Po okropnie długim czasie który minął od pierwszych zapowiedzi tego oprogramowania, The One trafiło wreszcie do sprzedaży. Niestety, to co ma do zaoferowania pierwsze modularne oprogramowanie DJ’skie nie budzi już takich emocji jak wtedy, gdy pomysł ten przedstawiono po raz pierwszy. The One najzwyczajniej w świecie padło ofiarą nieprzemyślanej kampanii marketingowej, a zwłaszcza nadmiernego „hype” tworzonego wokół programu na długo przed jego oficjalną premierą. Nie oznacza to oczywiście, że nie warto się nim zainteresować.

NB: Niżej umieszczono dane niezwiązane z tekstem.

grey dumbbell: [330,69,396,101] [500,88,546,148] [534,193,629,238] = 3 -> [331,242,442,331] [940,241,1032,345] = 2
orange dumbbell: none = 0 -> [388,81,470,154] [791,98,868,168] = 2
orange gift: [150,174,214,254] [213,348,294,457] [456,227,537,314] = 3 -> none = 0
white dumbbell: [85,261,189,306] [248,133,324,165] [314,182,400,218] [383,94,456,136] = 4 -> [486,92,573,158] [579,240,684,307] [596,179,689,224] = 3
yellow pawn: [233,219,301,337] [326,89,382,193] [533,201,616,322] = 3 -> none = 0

The One przypadnie do gustu głównie osobom, które poszukują nowych sposobów na miksowanie muzyki ale nie chcą jednocześnie zrywać z przyzwyczajeniami nabytymi w trakcie pracy z bardziej tradycyjnymi rozwiązaniami. Oprogramowanie pozwala na tworzenie własnego wirtualnego setupu z dostępnych modułów oraz edycje utworów na żywo, bez konieczności korzystania z innego oprogramowania.

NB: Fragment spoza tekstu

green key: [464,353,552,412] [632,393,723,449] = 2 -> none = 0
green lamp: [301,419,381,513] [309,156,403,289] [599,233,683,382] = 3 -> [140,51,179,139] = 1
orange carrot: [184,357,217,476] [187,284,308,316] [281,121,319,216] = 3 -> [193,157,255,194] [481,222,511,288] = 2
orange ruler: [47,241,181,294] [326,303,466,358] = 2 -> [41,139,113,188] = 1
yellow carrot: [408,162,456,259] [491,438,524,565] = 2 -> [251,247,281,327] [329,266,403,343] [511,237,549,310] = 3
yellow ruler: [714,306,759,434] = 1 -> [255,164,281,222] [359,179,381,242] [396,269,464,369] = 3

Niestety, wszystko to sprawia, że The One wymaga dużej ilości klikania myszką i wpatrywania się w ekran komputera. Dodatkowo program jak na razie nie posiada obsługi płyt z kodem czasowym, co kompletnie dyskwalifikuje go w środowisku DJ’ów o bardziej tradycyjnym podejściu do sztuki miksowania.

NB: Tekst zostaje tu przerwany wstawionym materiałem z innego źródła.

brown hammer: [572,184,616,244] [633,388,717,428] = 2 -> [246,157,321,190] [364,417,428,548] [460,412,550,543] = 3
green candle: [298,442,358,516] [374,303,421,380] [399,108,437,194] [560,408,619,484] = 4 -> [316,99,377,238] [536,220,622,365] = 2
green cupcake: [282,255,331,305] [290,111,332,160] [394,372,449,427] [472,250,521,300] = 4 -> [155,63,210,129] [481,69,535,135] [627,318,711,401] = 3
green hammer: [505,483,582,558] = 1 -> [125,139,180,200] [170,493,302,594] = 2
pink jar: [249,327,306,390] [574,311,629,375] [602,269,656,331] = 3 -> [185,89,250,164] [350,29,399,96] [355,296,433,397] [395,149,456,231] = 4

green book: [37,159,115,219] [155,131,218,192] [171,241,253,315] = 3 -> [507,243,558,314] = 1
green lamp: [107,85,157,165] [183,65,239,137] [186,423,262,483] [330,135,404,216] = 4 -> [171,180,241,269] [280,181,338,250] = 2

Tak czy inaczej, producent udostępnia darmowe demo, które pozwala nam na sprawdzenie możliwości The One w 15 minutowej sesji, więc najlepiej sprawdzić samemu „z czym to się je”. Sam program kosztuje obecnie 50 euro i jest dostępny jedynie na komputery z systemem Windows (wersja dla Mac powinna się pojawić już niedługo). Zarówno demo jak i pełną wersję znajdziecie na oficjalnej stronie programu.